**REQUIRED TASKS**
1. In the forum discussion about organic food, what definition is offered in reply to the question "What is organic?"
2. Quote the passage of the forum discussion about organic food verbatim, starting at "I’m just being" and ending at "bad for them.".

**DOCUMENT TEXT**
★ ★ ★
Basically it comes down to who is more easily convinced by fear. Personally, I think we are exposed to enough on a daily basis to negate the benefits of eating “organic” or “natural.”

Organic vs conventional has always been a question of mine. Im more concerned with the safety aspect rather than nutrional content. I keep reading conflicting studies but my common sense tells me organic might be healthier.
As previouslty stated being that most of the harmful material is contained in the fat does that mean eating low fat versions of meat and dairy negate a lot of it?

I also read an article from Keifer who stated that the amount of chemicals used is so minor that it’s inconsequential and he also stated that the growth hormone is rendered inabsorbable so that shouldn’t be an issue either.
He also went on to state that the these foods would pose more of a health risk had they not been treated in the first place.
Anyone have any insight to any of this?

[quote]LIFTICVSMAXIMVS wrote:

[quote]i_am_ketosis wrote:

[quote]LIFTICVSMAXIMVS wrote:
What is organic?[/quote]

Any compound that includes a carbon atom. [/quote]

So pretty much all food is organic. :)[/quote]

In the true definition, yep.

[quote]i_am_ketosis wrote:

[quote]LIFTICVSMAXIMVS wrote:

[quote]i_am_ketosis wrote:

[quote]LIFTICVSMAXIMVS wrote:
What is organic?[/quote]

Any compound that includes a carbon atom. [/quote]

So pretty much all food is organic. :)[/quote]

In the true definition, yep. [/quote]

and what are we arguing then? this angle makes no sense. No one is arguing about organic as a broad term, but rather how organic defines how food is grown/produced.

[quote]jehovasfitness wrote:

[quote]i_am_ketosis wrote:

[quote]LIFTICVSMAXIMVS wrote:

[quote]i_am_ketosis wrote:

[quote]LIFTICVSMAXIMVS wrote:
What is organic?[/quote]

Any compound that includes a carbon atom. [/quote]

So pretty much all food is organic. :)[/quote]

In the true definition, yep. [/quote]

and what are we arguing then? this angle makes no sense. No one is arguing about organic as a broad term, but rather how organic defines how food is grown/produced.
[/quote]

I’m just being a bit of a shit head. My shit headedness does have a point though. Organic doesn’t really mean what most people think it means. I tend to believe that this is done on purpose, just like putting “natural” on all kinds of shit so people think it’s not bad for them.

[quote]jehovasfitness wrote:

[quote]i_am_ketosis wrote:

[quote]LIFTICVSMAXIMVS wrote:

[quote]i_am_ketosis wrote:

[quote]LIFTICVSMAXIMVS wrote:
What is organic?[/quote]

Any compound that includes a carbon atom. [/quote]

So pretty much all food is organic. :)[/quote]

In the true definition, yep. [/quote]

and what are we arguing then? this angle makes no sense. No one is arguing about organic as a broad term, but rather how organic defines how food is grown/produced.
[/quote]

http://www.nal.usda.gov/afsic/pubs/ofp/ofp.shtml

USDA definitions of organic food production.
★ ★ ★
**EXTRACTED INFORMATION**
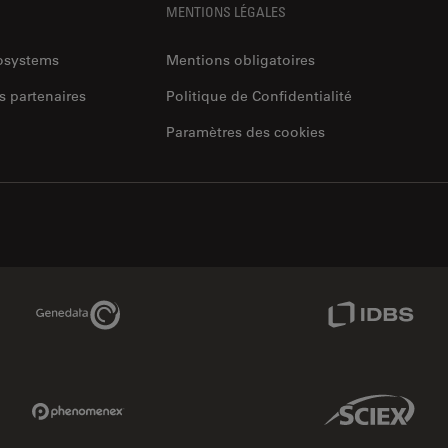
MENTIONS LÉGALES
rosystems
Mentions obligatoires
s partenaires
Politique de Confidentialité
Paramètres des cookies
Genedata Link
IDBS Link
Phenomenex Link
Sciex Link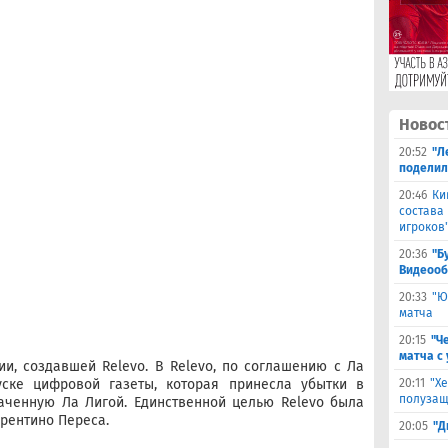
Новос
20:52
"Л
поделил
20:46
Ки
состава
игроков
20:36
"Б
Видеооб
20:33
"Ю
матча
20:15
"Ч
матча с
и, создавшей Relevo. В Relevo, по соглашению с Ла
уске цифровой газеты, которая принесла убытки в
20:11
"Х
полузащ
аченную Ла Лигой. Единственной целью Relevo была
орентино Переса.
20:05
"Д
★ ★ ★
**PER-TASK OUTPUTS**
1. Any compound that includes a carbon atom.

2.
I’m just being a bit of a shit head. My shit headedness does have a point though. Organic doesn’t really mean what most people think it means. I tend to believe that this is done on purpose, just like putting “natural” on all kinds of shit so people think it’s not bad for them.